• **DATA SHOWN**:
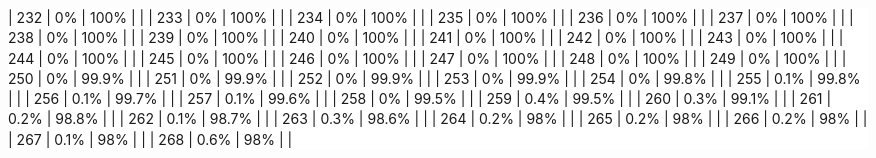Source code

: | 232 | 0% | 100% |  |
| 233 | 0% | 100% |  |
| 234 | 0% | 100% |  |
| 235 | 0% | 100% |  |
| 236 | 0% | 100% |  |
| 237 | 0% | 100% |  |
| 238 | 0% | 100% |  |
| 239 | 0% | 100% |  |
| 240 | 0% | 100% |  |
| 241 | 0% | 100% |  |
| 242 | 0% | 100% |  |
| 243 | 0% | 100% |  |
| 244 | 0% | 100% |  |
| 245 | 0% | 100% |  |
| 246 | 0% | 100% |  |
| 247 | 0% | 100% |  |
| 248 | 0% | 100% |  |
| 249 | 0% | 100% |  |
| 250 | 0% | 99.9% |  |
| 251 | 0% | 99.9% |  |
| 252 | 0% | 99.9% |  |
| 253 | 0% | 99.9% |  |
| 254 | 0% | 99.8% |  |
| 255 | 0.1% | 99.8% |  |
| 256 | 0.1% | 99.7% |  |
| 257 | 0.1% | 99.6% |  |
| 258 | 0% | 99.5% |  |
| 259 | 0.4% | 99.5% |  |
| 260 | 0.3% | 99.1% |  |
| 261 | 0.2% | 98.8% |  |
| 262 | 0.1% | 98.7% |  |
| 263 | 0.3% | 98.6% |  |
| 264 | 0.2% | 98% |  |
| 265 | 0.2% | 98% |  |
| 266 | 0.2% | 98% |  |
| 267 | 0.1% | 98% |  |
| 268 | 0.6% | 98% |  |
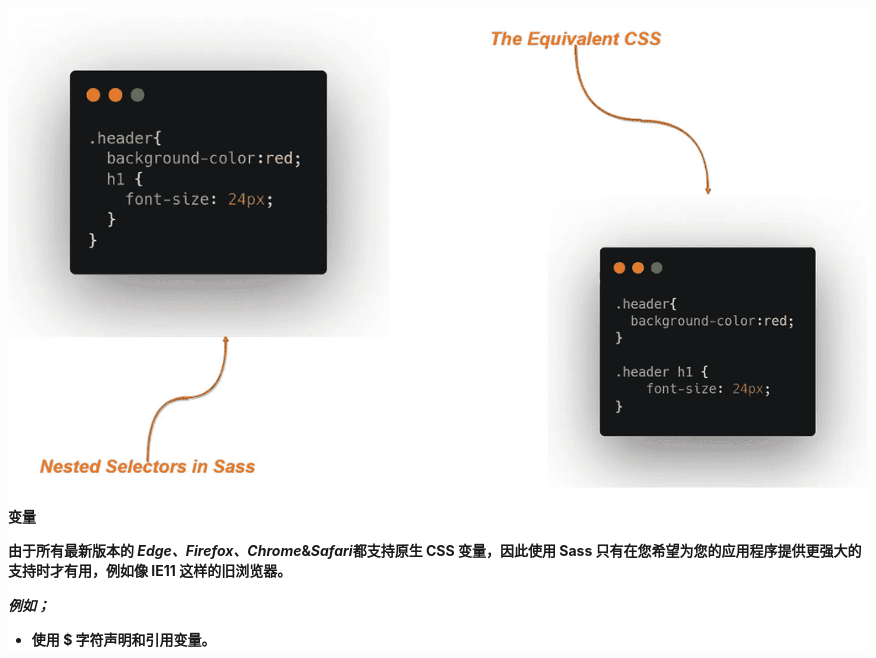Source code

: **![](img/53ff3032c47489cd4dfee7be3f617845.png)**

****变量****

**由于所有最新版本的 ***Edge、Firefox、Chrome*&*Safari***都支持原生 CSS 变量，因此使用 Sass 只有在您希望为您的应用程序提供更强大的支持时才有用，例如像 **IE11** 这样的旧浏览器。**

*****例如；*****

*   **使用 **$** 字符声明和引用变量。**
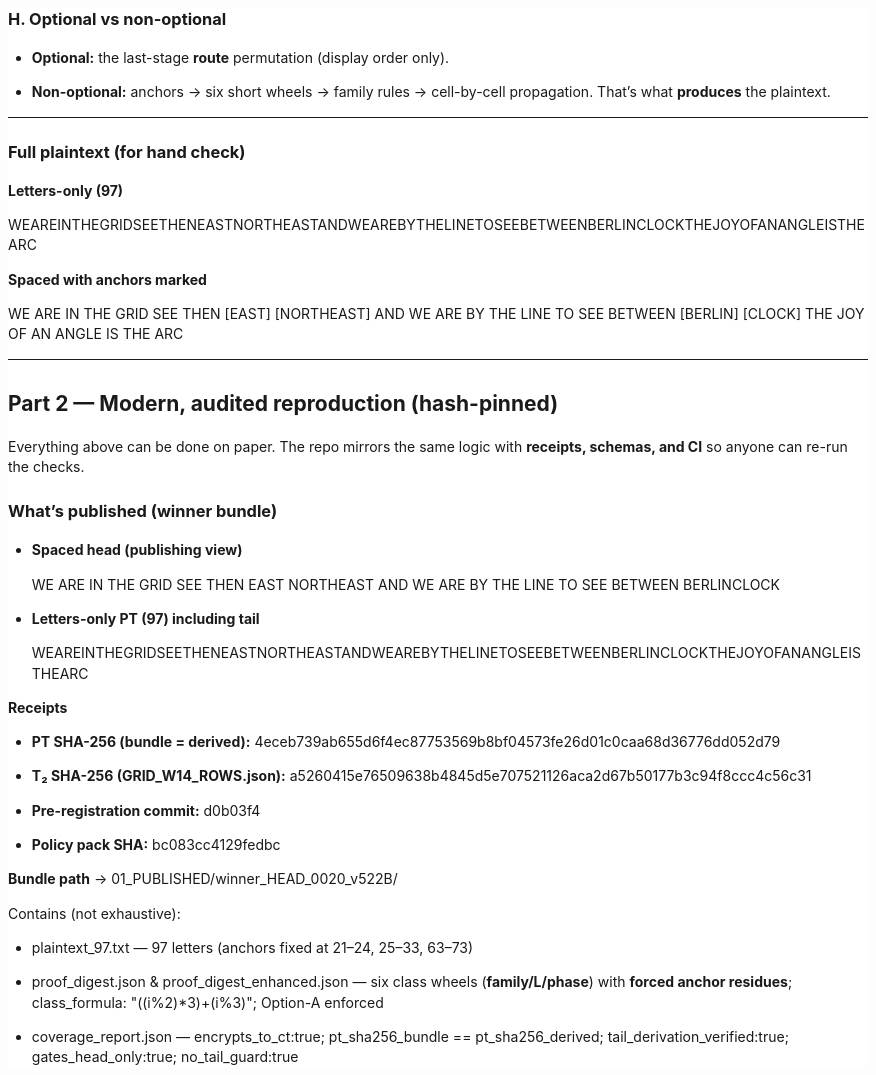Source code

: ### **H. Optional vs non-optional**

* **Optional:** the last-stage **route** permutation (display order only).

* **Non-optional:** anchors → six short wheels → family rules → cell-by-cell propagation. That’s what **produces** the plaintext.

---

### **Full plaintext (for hand check)**

**Letters-only (97)**

WEAREINTHEGRIDSEETHENEASTNORTHEASTANDWEAREBYTHELINETOSEEBETWEENBERLINCLOCKTHEJOYOFANANGLEISTHEARC

**Spaced with anchors marked**

WE ARE IN THE GRID SEE THEN \[EAST\] \[NORTHEAST\] AND WE ARE BY THE LINE TO SEE BETWEEN \[BERLIN\] \[CLOCK\] THE JOY OF AN ANGLE IS THE ARC

---

## **Part 2 — Modern, audited reproduction (hash-pinned)**

Everything above can be done on paper. The repo mirrors the same logic with **receipts, schemas, and CI** so anyone can re-run the checks.

### **What’s published (winner bundle)**

* **Spaced head (publishing view)**

   WE ARE IN THE GRID SEE THEN EAST NORTHEAST AND WE ARE BY THE LINE TO SEE BETWEEN BERLINCLOCK

* **Letters-only PT (97) including tail**

   WEAREINTHEGRIDSEETHENEASTNORTHEASTANDWEAREBYTHELINETOSEEBETWEENBERLINCLOCKTHEJOYOFANANGLEISTHEARC

**Receipts**

* **PT SHA-256 (bundle \= derived):** 4eceb739ab655d6f4ec87753569b8bf04573fe26d01c0caa68d36776dd052d79

* **T₂ SHA-256 (GRID\_W14\_ROWS.json):** a5260415e76509638b4845d5e707521126aca2d67b50177b3c94f8ccc4c56c31

* **Pre-registration commit:** d0b03f4

* **Policy pack SHA:** bc083cc4129fedbc

**Bundle path** → 01\_PUBLISHED/winner\_HEAD\_0020\_v522B/

Contains (not exhaustive):

* plaintext\_97.txt — 97 letters (anchors fixed at 21–24, 25–33, 63–73)

* proof\_digest.json & proof\_digest\_enhanced.json — six class wheels (**family/L/phase**) with **forced anchor residues**; class\_formula: "((i%2)\*3)+(i%3)"; Option-A enforced

* coverage\_report.json — encrypts\_to\_ct:true; pt\_sha256\_bundle \== pt\_sha256\_derived; tail\_derivation\_verified:true; gates\_head\_only:true; no\_tail\_guard:true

• **YOUR TASK**: Your reply should be the lines of the records from the start through the line with "242 | 0% | 100%", copied word for word, pictures omitted.

• **PROBLEM SOLUTION**:
Source code

: | 232 | 0% | 100% |  |
| 233 | 0% | 100% |  |
| 234 | 0% | 100% |  |
| 235 | 0% | 100% |  |
| 236 | 0% | 100% |  |
| 237 | 0% | 100% |  |
| 238 | 0% | 100% |  |
| 239 | 0% | 100% |  |
| 240 | 0% | 100% |  |
| 241 | 0% | 100% |  |
| 242 | 0% | 100% |  |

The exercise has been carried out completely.